:: Provided passage ::

You have been shown differentiation as a method for examining gradient, or even rate of turning, of a curve. More advanced use of differentiation looks at curvature in a more general sense. When you are first introduced to integration, you are almost always shown that it allows us to calculate the area underneath a curve. You are often shown integration as the opposite process to differentiation (which it is); since in mathematics once we have found a process of techniques we always almost immediately explore the reverse or inverse process as soon as we have understood the first (and sometimes even sooner). Integration, since it starts from a curve of gradient, will necessarily produce a family of curves and so an extra process, finding the constant of integration, is introduced.
I refer below to uses of integration, direct and indirect, only because that is the topic which is repeatedly the cause of the perennial “Is this any use in real life?”. Of course the matching question is “Is this in the exam?” (meaning quite patently that if it isn’t then they’re not going to listen) and I have been amused year after year that is is so often the very same student that asks both questions, seeing nothing strange, ambiguous or two-faced in their question.

:::
:: Records shown ::

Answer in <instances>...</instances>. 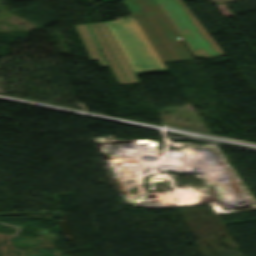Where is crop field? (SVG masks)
Here are the masks:
<instances>
[{"label":"crop field","mask_w":256,"mask_h":256,"mask_svg":"<svg viewBox=\"0 0 256 256\" xmlns=\"http://www.w3.org/2000/svg\"><path fill=\"white\" fill-rule=\"evenodd\" d=\"M164 63L192 59L154 0H125Z\"/></svg>","instance_id":"obj_1"},{"label":"crop field","mask_w":256,"mask_h":256,"mask_svg":"<svg viewBox=\"0 0 256 256\" xmlns=\"http://www.w3.org/2000/svg\"><path fill=\"white\" fill-rule=\"evenodd\" d=\"M105 24L135 74L167 70L135 18Z\"/></svg>","instance_id":"obj_2"},{"label":"crop field","mask_w":256,"mask_h":256,"mask_svg":"<svg viewBox=\"0 0 256 256\" xmlns=\"http://www.w3.org/2000/svg\"><path fill=\"white\" fill-rule=\"evenodd\" d=\"M101 48V53L111 68L119 84L139 83L136 75L121 53L114 39L107 30L104 22L89 24ZM91 59H98L101 66H106L98 47L86 24L75 26Z\"/></svg>","instance_id":"obj_3"},{"label":"crop field","mask_w":256,"mask_h":256,"mask_svg":"<svg viewBox=\"0 0 256 256\" xmlns=\"http://www.w3.org/2000/svg\"><path fill=\"white\" fill-rule=\"evenodd\" d=\"M196 58L223 55L181 0H155Z\"/></svg>","instance_id":"obj_4"},{"label":"crop field","mask_w":256,"mask_h":256,"mask_svg":"<svg viewBox=\"0 0 256 256\" xmlns=\"http://www.w3.org/2000/svg\"><path fill=\"white\" fill-rule=\"evenodd\" d=\"M213 5L228 2V1H233V0H210Z\"/></svg>","instance_id":"obj_5"},{"label":"crop field","mask_w":256,"mask_h":256,"mask_svg":"<svg viewBox=\"0 0 256 256\" xmlns=\"http://www.w3.org/2000/svg\"><path fill=\"white\" fill-rule=\"evenodd\" d=\"M105 1H110V0H105Z\"/></svg>","instance_id":"obj_6"}]
</instances>
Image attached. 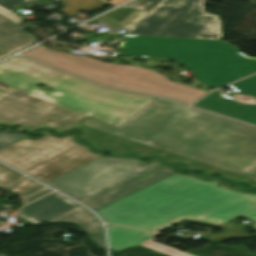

:::

**Exercise requirements**
Rewrite the part of the passage on differentiation and integration that opens with the words "You have been" and closes with "integration, is introduced.", putting "slope" in place of "gradient".

**Solution for this exercise**
You have been shown differentiation as a method for examining slope, or even rate of turning, of a curve. More advanced use of differentiation looks at curvature in a more general sense. When you are first introduced to integration, you are almost always shown that it allows us to calculate the area underneath a curve. You are often shown integration as the opposite process to differentiation (which it is); since in mathematics once we have found a process of techniques we always almost immediately explore the reverse or inverse process as soon as we have understood the first (and sometimes even sooner). Integration, since it starts from a curve of slope, will necessarily produce a family of curves and so an extra process, finding the constant of integration, is introduced.